My throat dries to a sticky consistency, sweat beading between my shoulder blades. Would he hurt me—like that—because I’m late on my payments to his boss?

“I think we need to teach her a lesson in responsibility,” the one above says, his features shadowed.

“Help me! Someone help me!” I scream, squirming to get free, my voice going hoarse from the strain.

The guy in the denim jacket has a biggish nose, black eyes. He’s all bulbous features, an image straight from the funhouse wavy mirror. “We could teach her a thing or two.” He cups my breast. “What’s your name, beautiful?”

My heart is racing, I can’t breathe, can’t move. “Get off me, get off me…” I screech.

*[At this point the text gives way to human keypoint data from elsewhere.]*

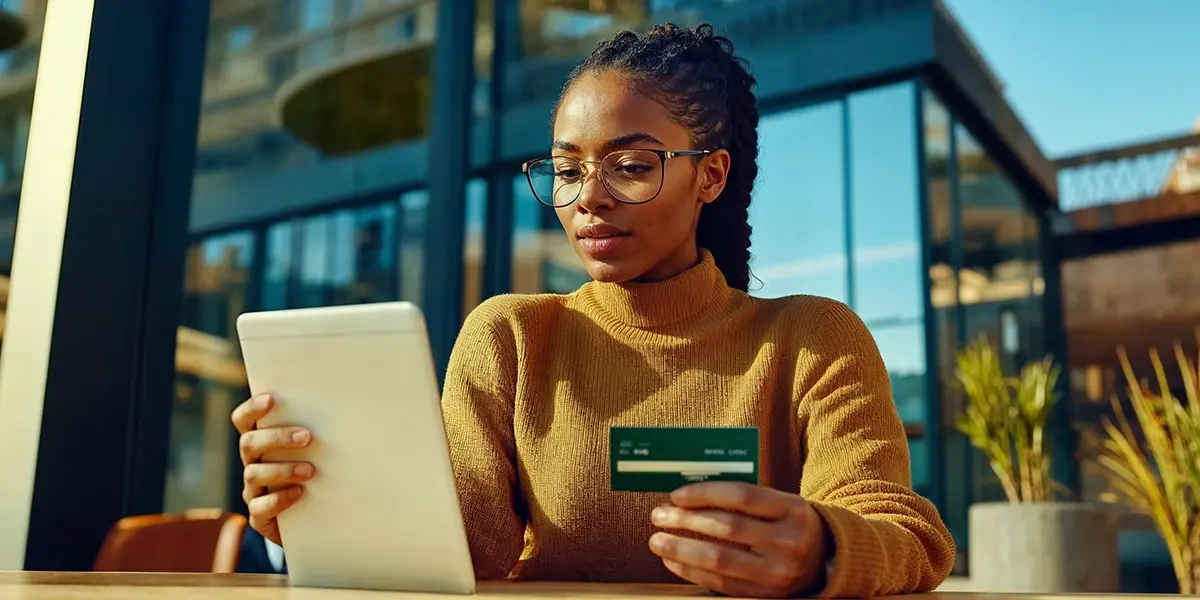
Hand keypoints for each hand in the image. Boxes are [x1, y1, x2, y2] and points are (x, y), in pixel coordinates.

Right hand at [231, 394, 315, 545]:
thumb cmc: (320, 473)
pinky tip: (299, 494)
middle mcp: (254, 463)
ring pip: (254, 474)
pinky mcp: (261, 517)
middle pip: (250, 443)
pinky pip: (260, 508)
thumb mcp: (318, 450)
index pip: (244, 420)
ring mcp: (254, 490)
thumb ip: (319, 431)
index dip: (252, 408)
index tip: (272, 399)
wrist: (318, 519)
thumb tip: (348, 406)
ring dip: (282, 469)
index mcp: (262, 443)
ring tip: (310, 470)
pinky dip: (278, 500)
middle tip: (307, 437)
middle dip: (277, 437)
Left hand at [648, 482, 830, 597]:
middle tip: (659, 515)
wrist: (826, 559)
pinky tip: (674, 559)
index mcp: (793, 509)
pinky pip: (720, 583)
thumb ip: (744, 498)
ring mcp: (778, 572)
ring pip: (720, 560)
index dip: (705, 493)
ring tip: (658, 540)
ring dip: (681, 549)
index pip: (742, 495)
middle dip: (686, 521)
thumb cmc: (791, 523)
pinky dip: (691, 570)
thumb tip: (690, 494)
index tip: (677, 494)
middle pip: (728, 528)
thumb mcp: (780, 503)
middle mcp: (789, 542)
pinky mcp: (766, 595)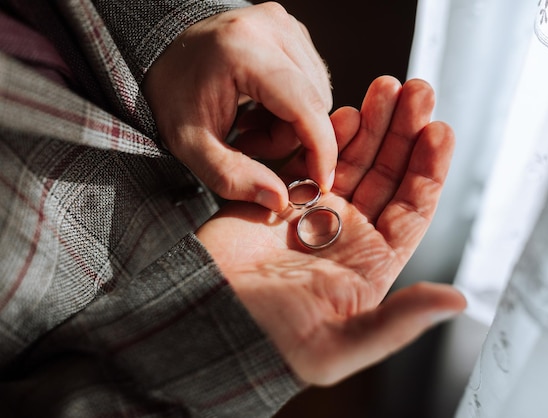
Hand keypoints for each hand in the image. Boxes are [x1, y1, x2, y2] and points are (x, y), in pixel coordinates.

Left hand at [142, 2, 335, 211]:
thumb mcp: (191, 145)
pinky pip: (312, 82)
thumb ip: (232, 177)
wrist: (165, 57)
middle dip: (289, 138)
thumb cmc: (174, 97)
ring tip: (249, 126)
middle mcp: (271, 27)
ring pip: (317, 95)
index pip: (304, 103)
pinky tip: (260, 109)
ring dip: (291, 124)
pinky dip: (292, 107)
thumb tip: (281, 200)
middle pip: (314, 103)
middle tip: (248, 145)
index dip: (320, 148)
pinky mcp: (291, 30)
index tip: (320, 182)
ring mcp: (284, 24)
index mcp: (243, 48)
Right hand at [196, 76, 465, 384]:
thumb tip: (457, 302)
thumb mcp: (339, 346)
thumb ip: (398, 323)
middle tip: (418, 92)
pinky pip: (310, 159)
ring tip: (386, 88)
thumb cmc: (269, 345)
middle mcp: (347, 237)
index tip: (439, 132)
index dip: (429, 171)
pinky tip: (343, 112)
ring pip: (352, 161)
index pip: (411, 210)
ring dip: (371, 125)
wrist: (206, 325)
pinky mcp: (280, 198)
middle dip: (404, 133)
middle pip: (387, 176)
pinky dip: (325, 135)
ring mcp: (313, 214)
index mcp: (369, 266)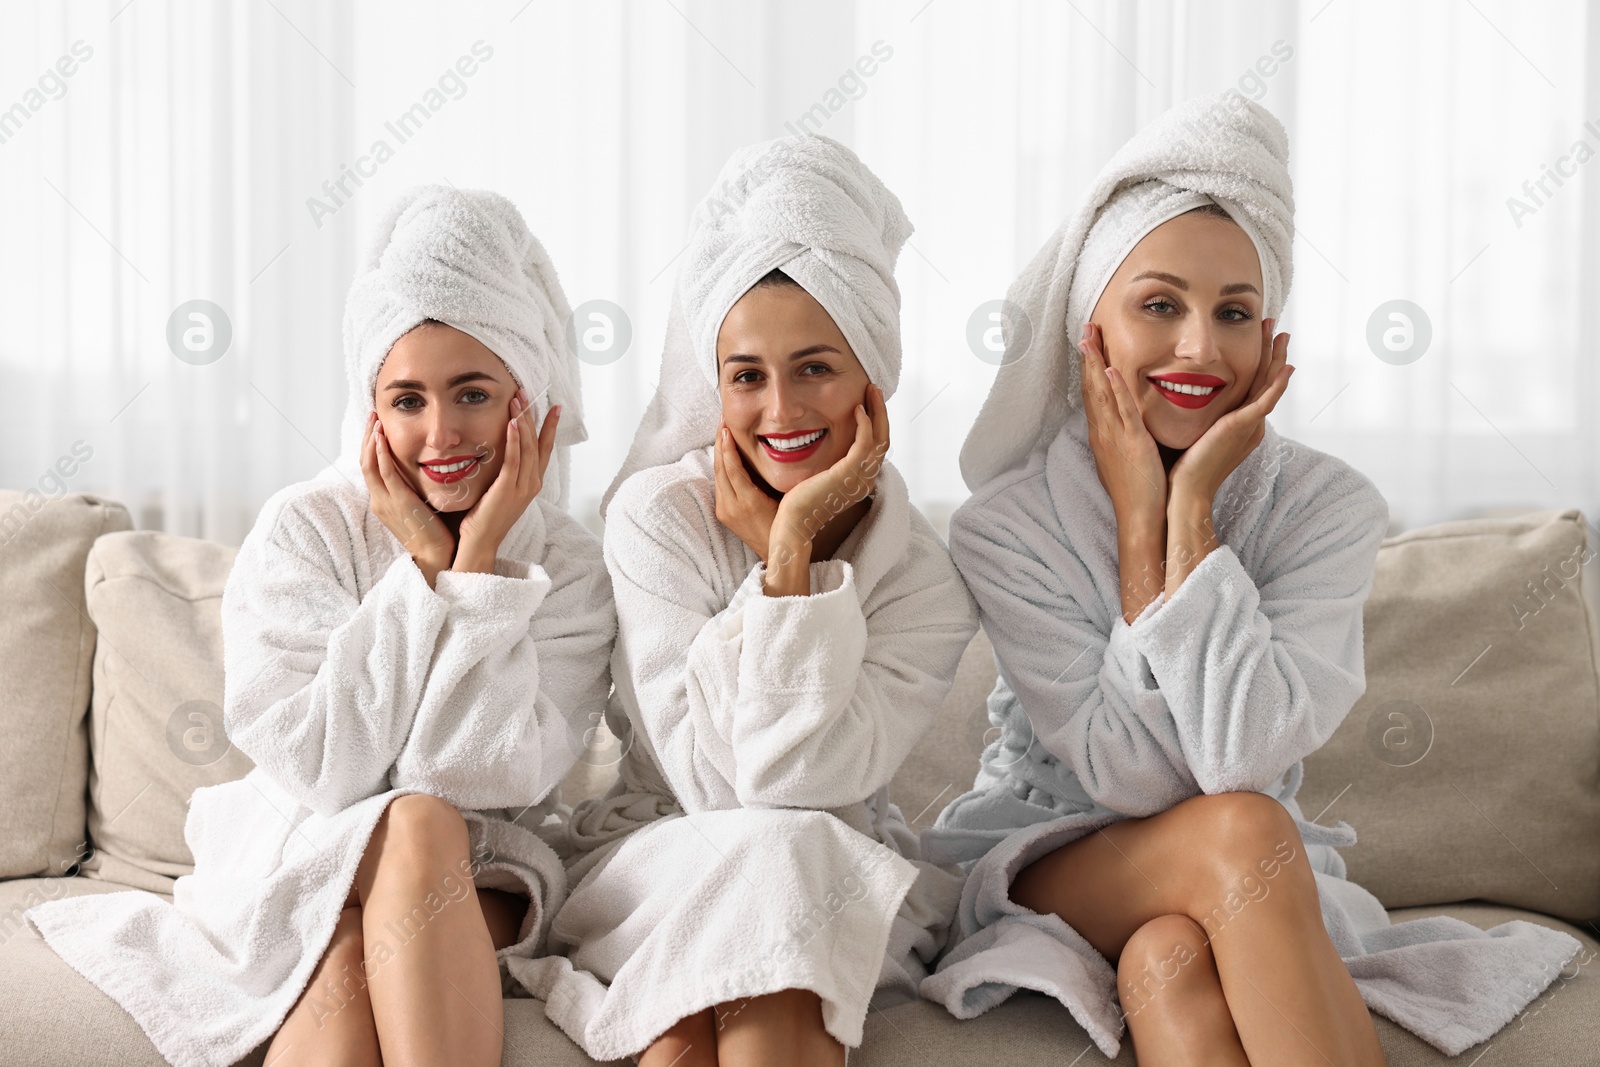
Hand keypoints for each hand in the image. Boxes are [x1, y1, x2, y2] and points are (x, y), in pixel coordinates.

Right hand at [361, 412, 454, 585]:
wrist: (436, 557)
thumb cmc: (434, 533)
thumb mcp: (420, 506)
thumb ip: (416, 489)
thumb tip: (428, 469)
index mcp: (384, 501)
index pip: (372, 467)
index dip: (372, 445)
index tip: (377, 426)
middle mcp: (380, 500)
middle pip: (365, 461)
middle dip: (368, 436)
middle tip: (372, 415)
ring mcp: (385, 501)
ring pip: (370, 465)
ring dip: (371, 440)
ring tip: (375, 420)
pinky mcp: (397, 503)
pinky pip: (384, 474)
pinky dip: (381, 454)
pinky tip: (383, 439)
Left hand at [454, 390, 559, 574]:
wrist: (481, 541)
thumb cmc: (486, 517)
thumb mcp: (500, 490)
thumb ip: (506, 472)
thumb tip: (500, 451)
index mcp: (532, 483)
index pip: (544, 449)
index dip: (549, 427)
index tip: (553, 407)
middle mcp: (532, 483)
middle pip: (537, 442)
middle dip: (533, 416)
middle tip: (527, 393)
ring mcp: (523, 486)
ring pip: (527, 447)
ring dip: (522, 421)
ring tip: (517, 400)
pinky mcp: (508, 488)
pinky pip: (514, 459)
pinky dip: (514, 439)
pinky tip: (511, 423)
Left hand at [713, 423, 779, 561]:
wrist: (778, 553)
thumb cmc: (789, 523)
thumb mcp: (785, 498)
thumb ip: (775, 478)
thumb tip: (775, 449)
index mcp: (748, 502)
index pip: (732, 467)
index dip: (728, 445)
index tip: (727, 426)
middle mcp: (732, 507)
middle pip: (720, 468)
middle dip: (720, 443)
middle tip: (722, 420)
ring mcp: (725, 511)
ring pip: (717, 475)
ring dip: (719, 453)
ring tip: (722, 431)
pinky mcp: (723, 514)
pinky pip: (720, 485)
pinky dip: (721, 467)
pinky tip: (724, 454)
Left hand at [769, 383, 889, 566]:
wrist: (793, 524)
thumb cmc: (799, 503)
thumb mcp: (820, 478)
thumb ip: (829, 463)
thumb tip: (824, 445)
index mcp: (861, 480)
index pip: (877, 446)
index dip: (876, 422)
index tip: (868, 401)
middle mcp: (866, 479)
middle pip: (884, 439)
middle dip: (880, 411)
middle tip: (874, 388)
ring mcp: (860, 477)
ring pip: (880, 437)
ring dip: (876, 411)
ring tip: (870, 391)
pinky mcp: (848, 473)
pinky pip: (864, 442)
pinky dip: (864, 423)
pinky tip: (856, 409)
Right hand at [1079, 323, 1166, 539]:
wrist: (1140, 518)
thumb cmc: (1137, 491)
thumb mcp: (1125, 458)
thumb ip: (1124, 437)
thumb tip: (1126, 423)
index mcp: (1102, 435)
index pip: (1092, 394)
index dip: (1088, 367)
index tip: (1088, 343)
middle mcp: (1103, 432)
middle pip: (1091, 387)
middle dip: (1088, 356)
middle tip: (1085, 328)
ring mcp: (1115, 437)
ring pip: (1101, 394)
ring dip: (1094, 364)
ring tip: (1090, 338)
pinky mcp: (1132, 443)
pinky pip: (1122, 411)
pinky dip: (1116, 389)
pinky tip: (1110, 371)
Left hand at [1168, 318, 1292, 507]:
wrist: (1186, 492)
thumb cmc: (1184, 468)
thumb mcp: (1196, 433)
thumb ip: (1200, 417)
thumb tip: (1185, 399)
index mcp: (1240, 425)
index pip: (1253, 386)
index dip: (1258, 362)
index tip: (1258, 338)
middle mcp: (1250, 425)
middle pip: (1265, 380)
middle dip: (1271, 352)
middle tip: (1276, 327)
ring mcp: (1250, 426)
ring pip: (1269, 385)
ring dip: (1276, 358)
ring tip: (1280, 333)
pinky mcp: (1243, 428)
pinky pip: (1266, 400)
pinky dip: (1277, 384)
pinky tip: (1286, 367)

Denim Jacket leans down. “Mira, is it?”

I wiggle my arm loose and grab the first object I find, a rock no bigger than my hand. I slam it into his head, but my angle is off and I barely catch the back of his skull.

He stabs my arm with his elbow, digging in the muscle until I drop the rock. I cry out in pain. “Bitch—” His meaty hand cracks across my face.

Stars flitter in my vision. I moan, rolling my head to the side.

Hot fetid breaths steam my ear. “Got a message for you, Mira. Pay. Up.” He shoves my chin, the hulking burden suddenly lifting.

I move to turn over, but the tip of a boot strikes my middle and knocks the air from my lungs. I cradle my stomach, gasping, curling into a protective ball. Another blow lands on my thigh and I cry out.

The tempo of kicks comes faster. I can’t catch my breath. A booted foot hammers my back as though stomping out a fire. A final crack to the side of my head makes what’s left of the evening light wink out. For a second, I can’t see anything, not even shapes.

“That’s enough,” one of them says. “Let’s go.”

My body is patted down, the envelope with the two hundred dollars—the only cash I have—torn from my jacket pocket.

The men’s footfalls recede and fade. My head and the rest of my body intermittently burn and pulse in pain.

I allowed my mom to manipulate me. I borrowed money for her. That was my decision, and now these men are after me.

I’m no stargazing tree root with dreams of reaching the sky. I belong right where I am, in the dirt like the rest of my family.

I should have known I’d end up here.